To Loubser, the practical impact of the COVID-19 pandemic has been twofold. “Firstly, fewer news events took place because of the lockdown, but one could still report on the impact of the pandemic. Secondly, issues went underreported because the pandemic demanded so much time and resources. Such issues include the loneliness of older people, who were isolated even more than the rest of society, and the plight of abused women and children, who were now stuck in confined spaces with their abusers." She added that, post-pandemic, the media will have a duty to highlight these issues, but also the positive outcomes of the pandemic, such as medical breakthroughs.

Namumba too was struck by the lack of diversity in media sources, and in the stories reported during the pandemic. “Yes, the pandemic had to dominate coverage, but there were other key issues as well, which were not getting as much attention – escalating violence against women and children, the effect of the pandemic on the mental health of children and other South Africans, and so forth.
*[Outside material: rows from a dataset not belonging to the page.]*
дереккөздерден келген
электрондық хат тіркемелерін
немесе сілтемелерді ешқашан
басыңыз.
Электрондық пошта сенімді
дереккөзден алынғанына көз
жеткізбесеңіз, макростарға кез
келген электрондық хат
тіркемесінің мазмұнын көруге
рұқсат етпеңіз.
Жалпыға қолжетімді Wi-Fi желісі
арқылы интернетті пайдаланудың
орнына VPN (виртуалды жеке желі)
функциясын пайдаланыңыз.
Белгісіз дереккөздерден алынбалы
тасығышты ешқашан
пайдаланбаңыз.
There was not much creativity displayed by the media in reporting on the pandemic. There was also a lack of diversity in the sources used, with mostly government-affiliated black South African males quoted in news stories."

Yet focusing on the pandemic to the exclusion of everything else was not necessarily a calamity, said Olojede. “It is perfectly natural for an event of the magnitude of COVID-19 to take away your attention from everything else. It is, after all, a once-in-a-lifetime event that has torn apart everyone's lives. The media just need to ensure that they deliver as full a plate of stories as possible. Are they also covering the poorer areas that are harder to get to, and do they give a voice to different perspectives?"

SU's Journalism students also used the event as a platform to launch their annual newspaper, LIP.